READING PASSAGE ::
>>>

For the Days I Spent with MLK Jr., Scarlett O'Hara, and Atlanta, Georgia on My Mind……Symbols of Peace and Creativity
It is has been less than a week since our new Fuhrer took office and I never expected to have to search my Twitter feed for so long to find a non-political post. Naturally one thing has been more depressing than the next so I have tried to avoid my natural inclinations to read the New York Times and such since the election for these very reasons. Which is why this part of my Atlanta series feels particularly ironic.
When last we left the story of my very first trip to Atlanta, I had just discovered the historic district of Sweet Auburn and my deep love for that neighborhood. Today’s discussion details my visit to the President Jimmy Carter Library and Museum, but first there was a brunch.
The Buckhead Bread Company popped into my life by chance and now I have a death grip on it. My girls and I decided to try it on a whim and after stepping inside and smelling the bakery portion of the café. After that I was very willing to wait twenty minutes for a table. The bakery section had a ton of customers some who came in just for bread or pastry and some that were waiting for a table but were still stock piling for later.
It’s a great space with lots of comfy seats and booths. The lighting and temperature were perfect, something I appreciate as a hot migraine sufferer. Once we sat down I became fixated on watching the staff move around. It was like a perfectly choreographed dance. The wait staff and managers were moving at top speed but even with trays filled with plates never missed a step or bumped into one another. This was clearly not their first rodeo.
The menu was packed with so many delicious sounding suggestions I was at a loss so I went with my first choice, the chicken salad sandwich. When it came to my drink order my instinct was to hesitate. When I was last in Georgia, Savannah to be specific (http://bit.ly/2kuagiz), ordering an iced coffee- my drink of choice- caused some confusion. However here at the Buckhead Bread Company they simply just brought me one. Ah the joys of the little things. When my sandwich arrived it couldn’t have tasted any better!! I licked my plate clean even the side salad. I have had many sandwiches but never any as tasty. Hands down of the greatest meals of my life and it was such a casual order. Even if I couldn’t find another thing to do in Atlanta this restaurant would be good enough reason to visit. Good news Virginia, you can get iced coffee in Georgia!!!

<<<

GIVEN DATA ::
>>>

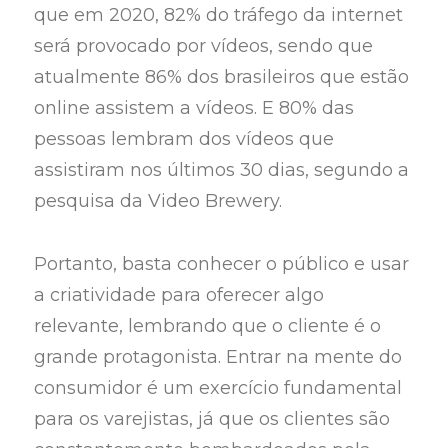
que em 2020, 82% do tráfego da internet
será provocado por vídeos, sendo que
atualmente 86% dos brasileiros que estão
online assistem a vídeos. E 80% das
pessoas lembram dos vídeos que
assistiram nos últimos 30 dias, segundo a
pesquisa da Video Brewery.
Portanto, basta conhecer o público e usar
a criatividade para oferecer algo
relevante, lembrando que o cliente é o
grande protagonista. Entrar na mente do
consumidor é um exercício fundamental
para os varejistas, já que os clientes são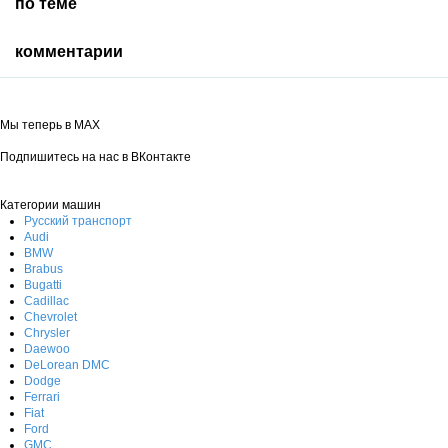
по теме
комментарии
Мы теперь в MAX
Подпишитесь на нас в ВКонтакте
Категории машин
Русский транспорт
Audi
BMW
Brabus
Bugatti
Cadillac
Chevrolet
Chrysler
Daewoo
DeLorean DMC
Dodge
Ferrari
Fiat
Ford
GMC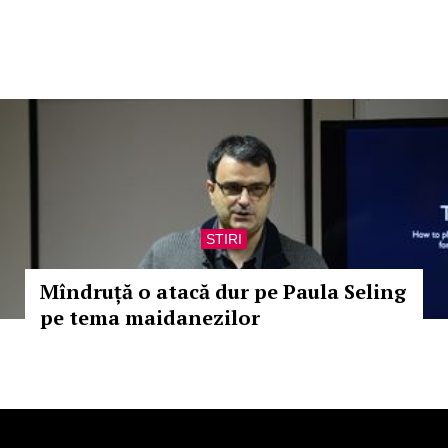
STIRI
Mîndruță o atacă dur pe Paula Seling
pe tema maidanezilor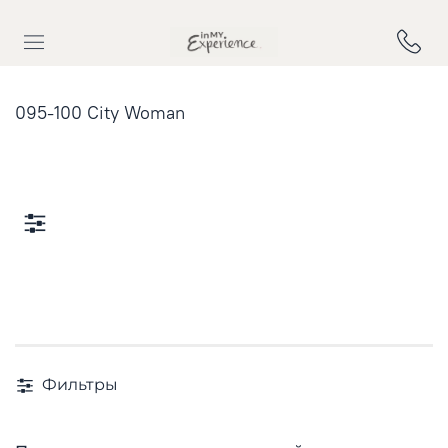
095-100 City Woman
Фильтры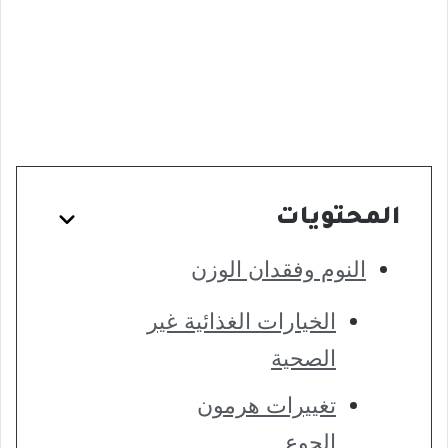
المحتويات
النوم وفقدان الوزن
الخيارات الغذائية غير
الصحية
تغييرات هرمون
الجوع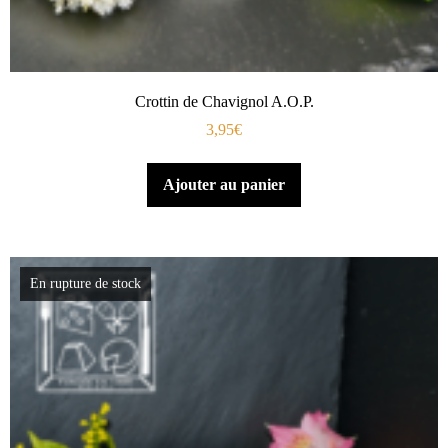
Crottin de Chavignol A.O.P.
3,95
€
Ajouter au panier
En rupture de stock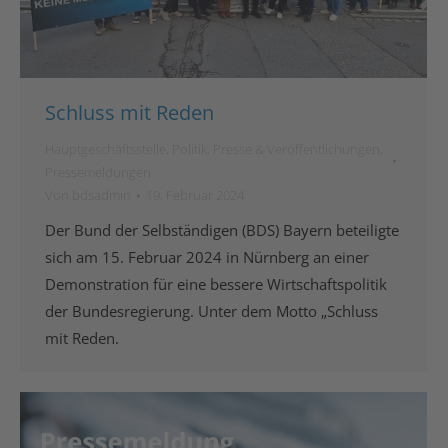
Schluss mit Reden
Hauptgeschäftsstelle
,
Politik
,
Presse & Veröffentlichungen
,
Pressemeldungen
Von
bdsadmin
19. Februar 2024
Der Bund der Selbständigen (BDS) Bayern beteiligte
sich am 15. Februar 2024 in Nürnberg an einer
Demonstration für eine bessere Wirtschaftspolitik
der Bundesregierung. Unter dem Motto „Schluss
mit Reden.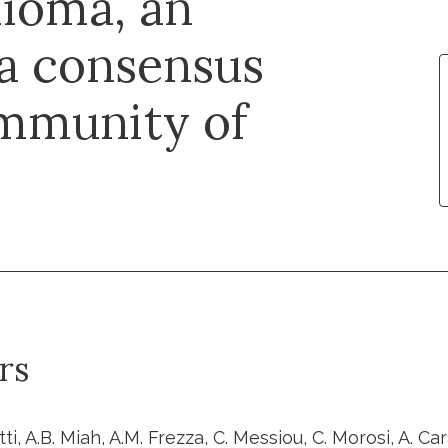
ioma, an
 a consensus
mmunity of
rs
tti, A.B. Miah, A.M. Frezza, C. Messiou, C. Morosi, A. Ca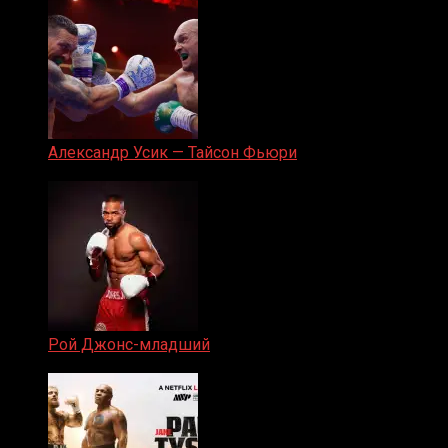
Александр Усик — Тайсон Фьюри
19.05.2024
Рой Джонс-младший
25.04.2019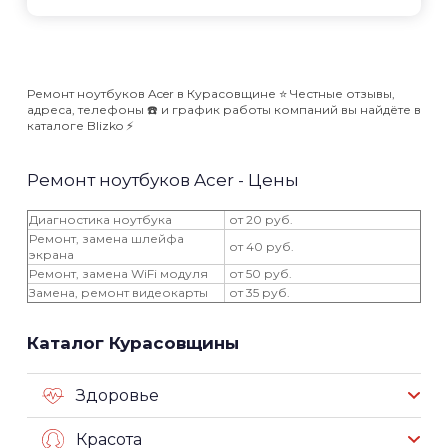
Ремонт ноутбуков Acer в Курасовщине ⭐️ Честные отзывы,
адреса, телефоны ☎️ и график работы компаний вы найдёте в
каталоге Blizko ⚡️
Ремонт ноутбуков Acer - Цены
Диагностика ноутбука
от 20 руб.
Ремонт, замена шлейфа
от 40 руб.
экрана
Ремонт, замена WiFi модуля
от 50 руб.
Замена, ремонт видеокарты
от 35 руб.
Каталог Курасовщины
Здоровье
Красота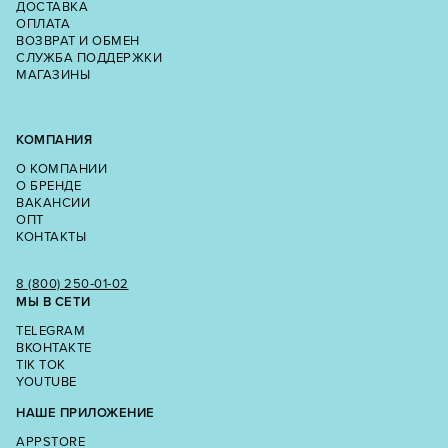
ДОСТАВКА
ОПЛАТА
ВОЗВРАТ И ОБМЕН
СЛУЖБА ПОДДЕРЖКИ
МАГАЗИНЫ
КОМПАНИЯ
О КОМПАНИИ
О БРЕНДЕ
ВАКАНСИИ
ОПТ
КОНТАКТЫ
8 (800) 250‑01‑02
МЫ В СЕТИ
TELEGRAM
ВКОНТАКТЕ
TIK TOK
YOUTUBE
НАШЕ ПРИЛОЖЕНИЕ
APPSTORE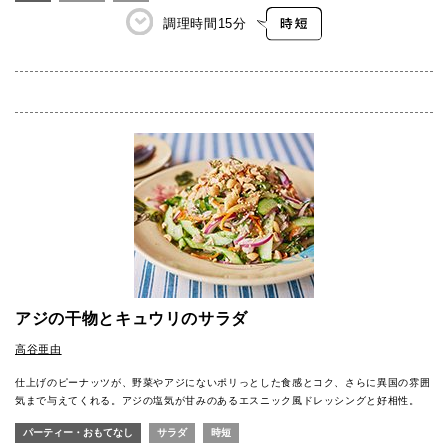
調理時間
15分
アジの干物とキュウリのサラダ
高谷亜由
仕上げのピーナッツが、野菜やアジにないポリっとした食感とコク、さらに異国の雰囲
気まで与えてくれる。アジの塩気が甘みのあるエスニック風ドレッシングと好相性。
パーティー・おもてなし
サラダ
時短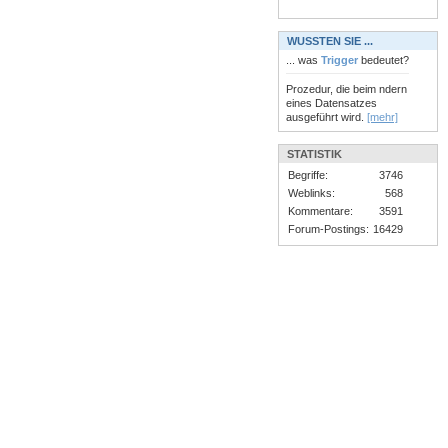
WUSSTEN SIE ...
... was
Trigger
bedeutet?
Prozedur, die beim ndern
eines Datensatzes
ausgeführt wird.
[mehr]
STATISTIK
Begriffe:
3746
Weblinks:
568
Kommentare:
3591
Forum-Postings:
16429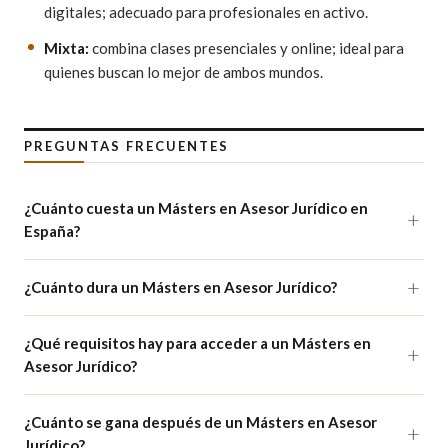
digitales; adecuado para profesionales en activo.
Mixta:
combina clases presenciales y online; ideal para
quienes buscan lo mejor de ambos mundos.
PREGUNTAS FRECUENTES
¿Cuánto cuesta un Másters en Asesor Jurídico en
España?
¿Cuánto dura un Másters en Asesor Jurídico?
¿Qué requisitos hay para acceder a un Másters en
Asesor Jurídico?
¿Cuánto se gana después de un Másters en Asesor
Jurídico?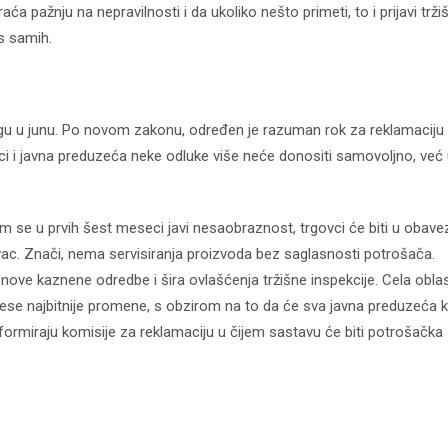
 pažnju na nepravilnosti i da ukoliko nešto primeti, to i prijavi trži
as samih.
agu u junu. Po novom zakonu, određen je razuman rok za reklamaciju
vci i javna preduzeća neke odluke više neće donositi samovoljno, već
kod04-
kod04-
am se u prvih šest meseci javi nesaobraznost, trgovci će biti u obave
2018
2019
vac. Znači, nema servisiranja proizvoda bez saglasnosti potrošača.
nove kaznene odredbe i šira ovlašćenja tržišne inspekcije. Cela obla
nese najbitnije promene, s obzirom na to da će sva javna preduzeća 
formiraju komisije za reklamaciju u čijem sastavu će biti potrošačka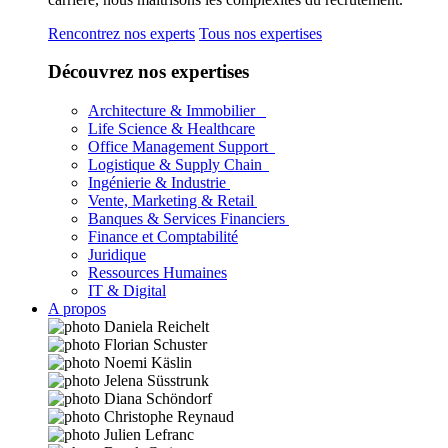
Rencontrez nos experts
Tous nos expertises
Découvrez nos expertises
Architecture & Immobilier
Life Science & Healthcare
Office Management Support
Logistique & Supply Chain
Ingénierie & Industrie
Vente, Marketing & Retail
Banques & Services Financiers
Finance et Comptabilité
Juridique
Ressources Humaines
IT & Digital
A propos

<<<

GOAL OF THE EXERCISE ::
List every person named in the Atlanta travel post.

RESPONSE ::
MLK Jr., Scarlett O'Hara, Jimmy Carter